WHAT YOU HAVE TO DO: Rewrite the extracted text in the material, replacing every occurrence of "Jakarta" with "Surabaya" and leaving everything else unchanged. Leave the pictures out of your answer.

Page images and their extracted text

#####

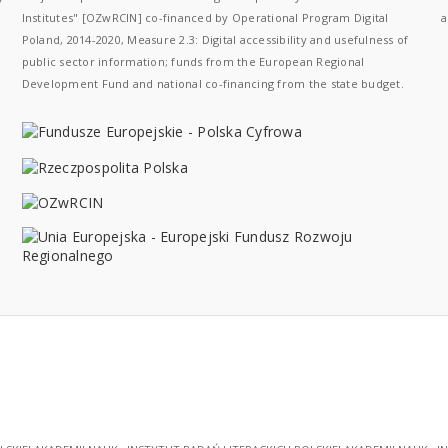
Institutes" [OZwRCIN] co-financed by Operational Program Digital
a
Poland, 2014-2020, Measure 2.3: Digital accessibility and usefulness of
public sector information; funds from the European Regional
Development Fund and national co-financing from the state budget.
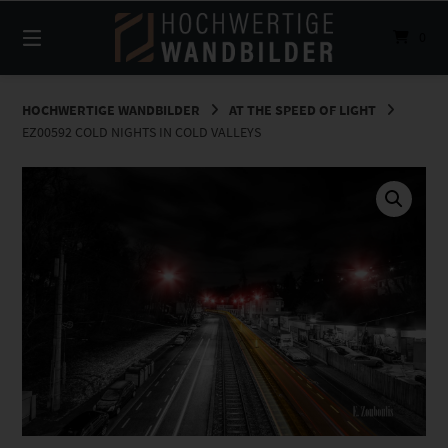
Springe
zum
0
Inhalt
HOCHWERTIGE WANDBILDER
AT THE SPEED OF LIGHT
EZ00592 COLD NIGHTS IN COLD VALLEYS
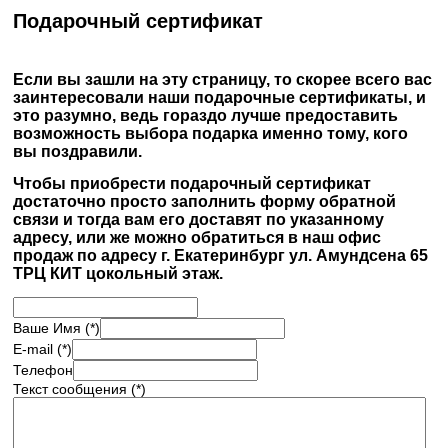
Подарочный сертификат
Если вы зашли на эту страницу, то скорее всего вас
заинтересовали наши подарочные сертификаты, и
это разумно, ведь гораздо лучше предоставить
возможность выбора подарка именно тому, кого
вы поздравили.
Чтобы приобрести подарочный сертификат
достаточно просто заполнить форму обратной
связи и тогда вам его доставят по указанному
адресу, или же можно обратиться в наш офис
продаж по адресу г. Екатеринбург ул. Амундсена 65
ТРЦ КИТ цокольный этаж.
Ваше Имя (*)
E-mail (*)
Телефон
Текст сообщения (*)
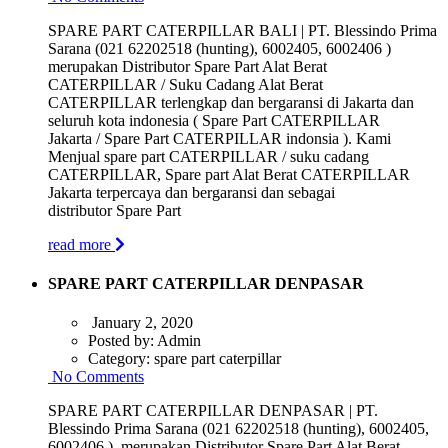
SPARE PART CATERPILLAR BALI | PT. Blessindo Prima
Sarana (021 62202518 (hunting), 6002405, 6002406 )
merupakan Distributor Spare Part Alat Berat
CATERPILLAR / Suku Cadang Alat Berat
CATERPILLAR terlengkap dan bergaransi di Jakarta dan
seluruh kota indonesia ( Spare Part CATERPILLAR
Jakarta / Spare Part CATERPILLAR indonsia ). Kami
Menjual spare part CATERPILLAR / suku cadang
CATERPILLAR, Spare part Alat Berat CATERPILLAR
Jakarta terpercaya dan bergaransi dan sebagai
distributor Spare Part
read more
SPARE PART CATERPILLAR DENPASAR
January 2, 2020
Posted by:
Admin
Category:
spare part caterpillar
No Comments
SPARE PART CATERPILLAR DENPASAR | PT.
Blessindo Prima Sarana (021 62202518 (hunting), 6002405,
6002406 ) merupakan Distributor Spare Part Alat Berat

#####

ANSWER TO THE PROBLEM:
Institutes" [OZwRCIN] co-financed by Operational Program Digital
a
Poland, 2014-2020, Measure 2.3: Digital accessibility and usefulness of
public sector information; funds from the European Regional
Development Fund and national co-financing from the state budget.
Springe
zum
0
Inhalt
HOCHWERTIGE WANDBILDER
AT THE SPEED OF LIGHT
EZ00592 COLD NIGHTS IN COLD VALLEYS
Подарочный сертификат
Если вы зашли на эту страницу, то скорее всего вас
заинтересовали наши подарочные сертификаты, и
это разумно, ведь гораздо лучше предоставить
возможность выбора подарка именно тому, кого
вы поздравили.
Чтобы приобрести подарочный сертификат
достаточно просто заполнить форму обратной
связи и тогда вам его доставят по указанному
адресу, или же можно обратиться в наш офис
продаж по адресу г. Екатеринбург ул. Амундсена 65
ТРЦ КИТ цокольный этаж.
Ваше Имя (*)
E-mail (*)
Телефон
Текст сообщения (*)
SPARE PART CATERPILLAR BALI | PT. Blessindo Prima
Sarana (021 62202518 (hunting), 6002405, 6002406 )
merupakan Distributor Spare Part Alat Berat
CATERPILLAR / Suku Cadang Alat Berat
CATERPILLAR terlengkap dan bergaransi di Surabaya dan
seluruh kota indonesia ( Spare Part CATERPILLAR
Surabaya / Spare Part CATERPILLAR indonsia ). Kami
Menjual spare part CATERPILLAR / suku cadang
CATERPILLAR, Spare part Alat Berat CATERPILLAR
Surabaya terpercaya dan bergaransi dan sebagai
distributor Spare Part
read more
SPARE PART CATERPILLAR DENPASAR
January 2, 2020
Posted by:
Admin
Category:
spare part caterpillar
No Comments
SPARE PART CATERPILLAR DENPASAR | PT.
Blessindo Prima Sarana (021 62202518 (hunting), 6002405,
6002406 ) merupakan Distributor Spare Part Alat Berat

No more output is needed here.